Generosity

April 20th, 2015

Being generous of spirit is a wonderful way to live. ~Pete Seeger

One of the habitual patterns I have noticed in myself is a scarcity perspective towards life – a general sense of not enough. My hope while walking the Camino was that this tendency would shift towards a more generous and abundant life stance. As a reminder of this intention, I carried a rock with the word abundant written on one side and scarcity on the other. I had a few other intentions written on slips of paper to be burned in the Pilgrim’s fire at the end of my journey in Finisterre. I asked my husband if there was anything he wanted me to carry and burn for him as well. His immediate response was to give me a hundred dollar bill, symbolic of releasing his attachment to money for his sense of security. In the end, he settled on a twenty-dollar bill since it was a symbolic gesture, after all, and parting with $100 seemed a bit excessive.

Of course I had a few self-righteous thoughts about his decision – something along the lines of, “So much for detaching from money.” The funny thing about judgments is they are often a reflection of a denied part of myself. While walking the city streets of Vigo one evening I spotted an elderly homeless man bundled up in a blanket sleeping in an alcove between two shops. His dirty backpack was tucked under his head for a pillow. Stirred with compassion, I decided to leave him a few Euros. I looked in my wallet, but alas, all I had was a 20 Euro bill. Luckily, my companion had five Euros so I slipped the bill under his backpack as an anonymous gift.
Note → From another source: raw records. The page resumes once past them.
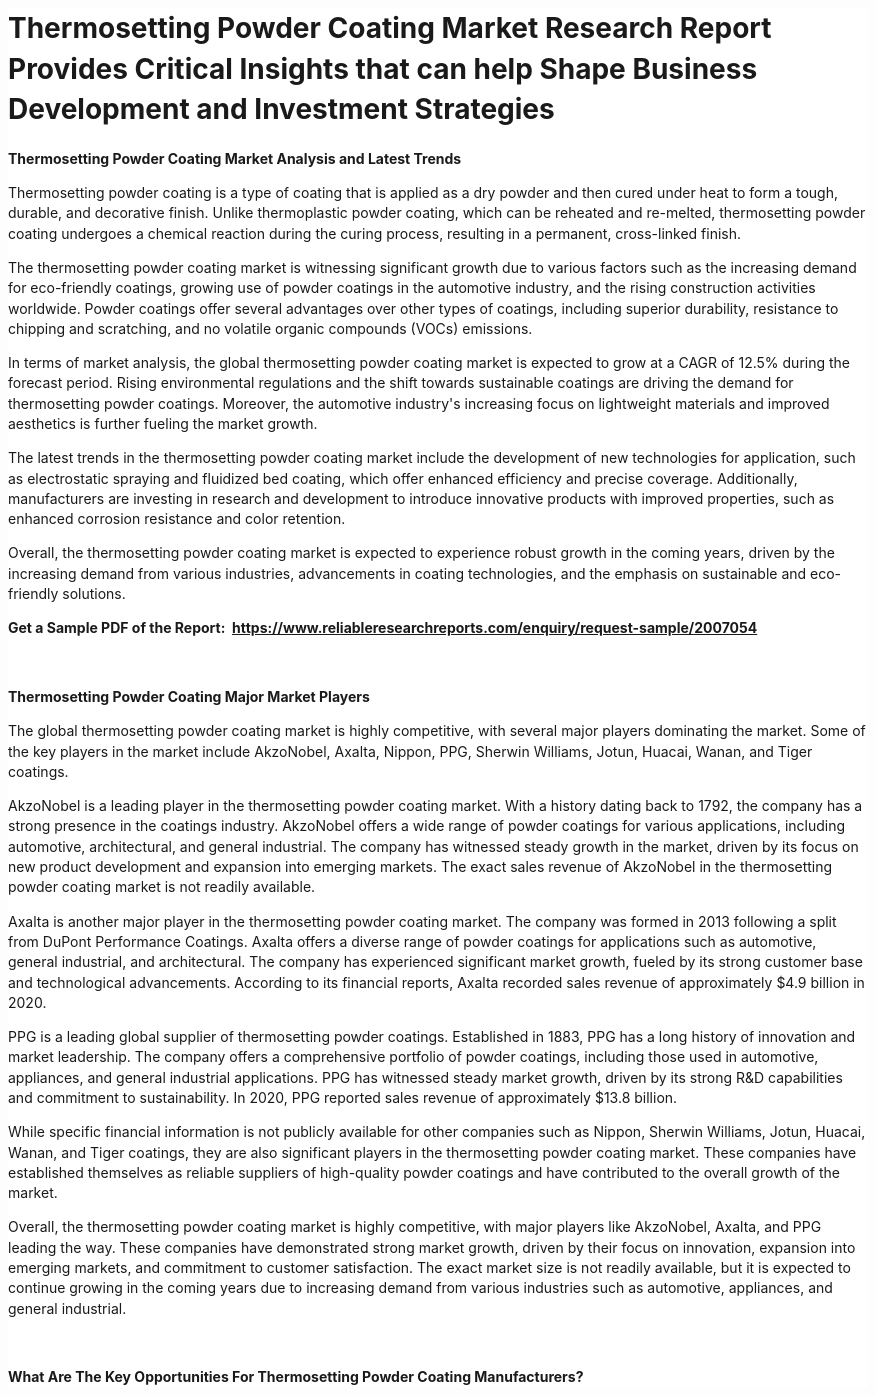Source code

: <p><h1>Thermosetting Powder Coating Market Research Report Provides Critical Insights that can help Shape Business Development and Investment Strategies</h1></p><p><strong>Thermosetting Powder Coating Market Analysis and Latest Trends</strong></p>
<p><p>Thermosetting powder coating is a type of coating that is applied as a dry powder and then cured under heat to form a tough, durable, and decorative finish. Unlike thermoplastic powder coating, which can be reheated and re-melted, thermosetting powder coating undergoes a chemical reaction during the curing process, resulting in a permanent, cross-linked finish.</p><p>The thermosetting powder coating market is witnessing significant growth due to various factors such as the increasing demand for eco-friendly coatings, growing use of powder coatings in the automotive industry, and the rising construction activities worldwide. Powder coatings offer several advantages over other types of coatings, including superior durability, resistance to chipping and scratching, and no volatile organic compounds (VOCs) emissions.</p><p>In terms of market analysis, the global thermosetting powder coating market is expected to grow at a CAGR of 12.5% during the forecast period. Rising environmental regulations and the shift towards sustainable coatings are driving the demand for thermosetting powder coatings. Moreover, the automotive industry's increasing focus on lightweight materials and improved aesthetics is further fueling the market growth.</p><p>The latest trends in the thermosetting powder coating market include the development of new technologies for application, such as electrostatic spraying and fluidized bed coating, which offer enhanced efficiency and precise coverage. Additionally, manufacturers are investing in research and development to introduce innovative products with improved properties, such as enhanced corrosion resistance and color retention.</p><p>Overall, the thermosetting powder coating market is expected to experience robust growth in the coming years, driven by the increasing demand from various industries, advancements in coating technologies, and the emphasis on sustainable and eco-friendly solutions.</p></p>
<p><strong>Get a Sample PDF of the Report:&nbsp; <a href="https://www.reliableresearchreports.com/enquiry/request-sample/2007054">https://www.reliableresearchreports.com/enquiry/request-sample/2007054</a></strong></p>
<p>&nbsp;</p>
<p><strong>Thermosetting Powder Coating Major Market Players</strong></p>
<p><p>The global thermosetting powder coating market is highly competitive, with several major players dominating the market. Some of the key players in the market include AkzoNobel, Axalta, Nippon, PPG, Sherwin Williams, Jotun, Huacai, Wanan, and Tiger coatings.</p><p>AkzoNobel is a leading player in the thermosetting powder coating market. With a history dating back to 1792, the company has a strong presence in the coatings industry. AkzoNobel offers a wide range of powder coatings for various applications, including automotive, architectural, and general industrial. The company has witnessed steady growth in the market, driven by its focus on new product development and expansion into emerging markets. The exact sales revenue of AkzoNobel in the thermosetting powder coating market is not readily available.</p><p>Axalta is another major player in the thermosetting powder coating market. The company was formed in 2013 following a split from DuPont Performance Coatings. Axalta offers a diverse range of powder coatings for applications such as automotive, general industrial, and architectural. The company has experienced significant market growth, fueled by its strong customer base and technological advancements. According to its financial reports, Axalta recorded sales revenue of approximately $4.9 billion in 2020.</p><p>PPG is a leading global supplier of thermosetting powder coatings. Established in 1883, PPG has a long history of innovation and market leadership. The company offers a comprehensive portfolio of powder coatings, including those used in automotive, appliances, and general industrial applications. PPG has witnessed steady market growth, driven by its strong R&D capabilities and commitment to sustainability. In 2020, PPG reported sales revenue of approximately $13.8 billion.</p><p>While specific financial information is not publicly available for other companies such as Nippon, Sherwin Williams, Jotun, Huacai, Wanan, and Tiger coatings, they are also significant players in the thermosetting powder coating market. These companies have established themselves as reliable suppliers of high-quality powder coatings and have contributed to the overall growth of the market.</p><p>Overall, the thermosetting powder coating market is highly competitive, with major players like AkzoNobel, Axalta, and PPG leading the way. These companies have demonstrated strong market growth, driven by their focus on innovation, expansion into emerging markets, and commitment to customer satisfaction. The exact market size is not readily available, but it is expected to continue growing in the coming years due to increasing demand from various industries such as automotive, appliances, and general industrial.</p></p>
<p>&nbsp;</p>
<p><strong>What Are The Key Opportunities For Thermosetting Powder Coating Manufacturers?</strong></p>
Walking away I was suddenly struck by the parallel thought process I had as my husband. I was willing to be generous but only to a point.

There it was, my scarcity fear rearing its head, whispering in my ear – If I give away too much there won’t be enough left for me. I better conserve my money, time, and energy, just in case. Much to my chagrin, being extravagantly generous is not my natural habitat, though I’d like it to be a place I dwell easily. All along the route of the Camino I was met with the generosity from others – the warm smiles of strangers, the apricots from an elderly man’s garden, the English teacher who walked us to our hotel when lost in A Guarda, and the choir of voices that greeted us in Santiago. Each act of kindness was my teacher and healer, reassuring me there is always enough. The openheartedness I encountered along the way helped me realize the insanity of trying to cling to things I think will keep me safe or happy but in the end, are things I can’t hold onto anyway.

Questions: What would it be like to let go and trust there is enough?